Thank you for joining the board and so happy you got to the conference. My Mom is NED thanks to radiation treatment at UMD, but if it returns, we’ll be heading to JHU for a second opinion (we’re in Bel Air). Very interesting on your surgery- our approach was to kill the left lobe (and the tumor) with radiation since she wasn’t resectable.
We look forward to hearing more milestones in your continued success !
Oh, fantastic Mary!!!! So good to hear from you. It was so wonderful meeting you and sharing meals with you! Don’t be a stranger now and visit us often and PLEASE keep me updated on how you are doing. Everybody, listen up, this is one of the sweetest ladies ever!
Dear Mary, First of all CONGRATULATIONS on your surgery, our favorite word. I too was at the conference and met a Mary from Maryland. Is that you?? It was so fabulous and awesome. Now that you jumped into the pool here don’t be a stranger and please keep us posted on how you are doing. You are a hero!
I am an avid reader of this discussion board but have not posted until now.
Last week I had the great privilege of attending the Foundation’s annual meeting. I met many wonderful people and learned a great deal. Prior to this, I had not met anyone with cholangiocarcinoma.
My own story is that I was diagnosed in fall 2015 with intrahepatic cholangiocarcinoma, at age 58. No symptoms – I had gone to see my GP doctor because I had pulled a muscle carrying boxes.
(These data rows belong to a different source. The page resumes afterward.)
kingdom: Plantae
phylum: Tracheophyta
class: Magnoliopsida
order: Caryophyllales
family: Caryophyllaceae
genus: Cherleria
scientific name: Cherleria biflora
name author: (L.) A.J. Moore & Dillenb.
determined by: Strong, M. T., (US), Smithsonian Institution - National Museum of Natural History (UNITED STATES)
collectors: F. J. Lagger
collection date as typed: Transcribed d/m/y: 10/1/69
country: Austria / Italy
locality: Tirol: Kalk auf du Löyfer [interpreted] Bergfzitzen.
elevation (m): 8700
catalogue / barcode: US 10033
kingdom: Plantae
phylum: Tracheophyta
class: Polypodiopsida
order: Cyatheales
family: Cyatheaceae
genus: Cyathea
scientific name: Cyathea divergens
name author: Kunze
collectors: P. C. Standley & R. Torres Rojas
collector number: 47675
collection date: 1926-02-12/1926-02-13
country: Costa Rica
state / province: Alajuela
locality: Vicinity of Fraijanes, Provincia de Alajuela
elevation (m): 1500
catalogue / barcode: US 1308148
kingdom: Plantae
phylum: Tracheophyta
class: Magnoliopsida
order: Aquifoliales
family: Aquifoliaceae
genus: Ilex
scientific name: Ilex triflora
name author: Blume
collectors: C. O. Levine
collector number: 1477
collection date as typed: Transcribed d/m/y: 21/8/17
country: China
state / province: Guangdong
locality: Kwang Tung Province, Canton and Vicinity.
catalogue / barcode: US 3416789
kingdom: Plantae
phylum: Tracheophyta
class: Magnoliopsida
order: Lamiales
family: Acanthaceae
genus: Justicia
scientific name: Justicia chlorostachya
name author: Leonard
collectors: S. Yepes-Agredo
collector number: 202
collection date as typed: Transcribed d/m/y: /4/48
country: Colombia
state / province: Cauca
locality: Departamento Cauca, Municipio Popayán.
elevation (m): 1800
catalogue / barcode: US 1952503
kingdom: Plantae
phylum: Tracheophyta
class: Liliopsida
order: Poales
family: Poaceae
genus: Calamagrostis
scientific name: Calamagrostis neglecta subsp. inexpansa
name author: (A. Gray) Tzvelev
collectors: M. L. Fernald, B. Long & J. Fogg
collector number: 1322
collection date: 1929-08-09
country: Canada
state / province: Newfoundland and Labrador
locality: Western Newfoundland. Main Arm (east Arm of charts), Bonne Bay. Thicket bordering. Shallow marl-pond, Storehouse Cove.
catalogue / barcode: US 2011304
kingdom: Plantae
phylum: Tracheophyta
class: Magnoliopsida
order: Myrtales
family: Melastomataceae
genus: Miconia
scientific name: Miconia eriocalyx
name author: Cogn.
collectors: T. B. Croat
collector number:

A 9 cm. mass was seen on one of the scans.
I had a resection at Johns Hopkins followed by chemotherapy (gemcitabine + capecitabine), then radiation (with capecitabine). The adjuvant treatment was recommended because although I had clean margins, they were slim in one area, and there was vascular invasion noted in the pathology report.
Fifteen months out from surgery, I am thankfully NED so far. I have a monthly CA 19-9 and a quarterly CT scan.
If there is a lesson in my story, it is one already noted by many on this board – namely consult early with surgeons, particularly if the cancer is confined to the liver. In my own case, my (single) tumor was large and straddled the left and right lobes. My surgery was a “central hepatectomy” which means the center of my liver was removed. This is a less common form of resection that not all surgeons perform. I was originally told I was inoperable.
The postings by patients and caregivers on this board are immensely helpful, and I greatly appreciate the efforts by the Foundation to bring us all together and to advocate on our behalf.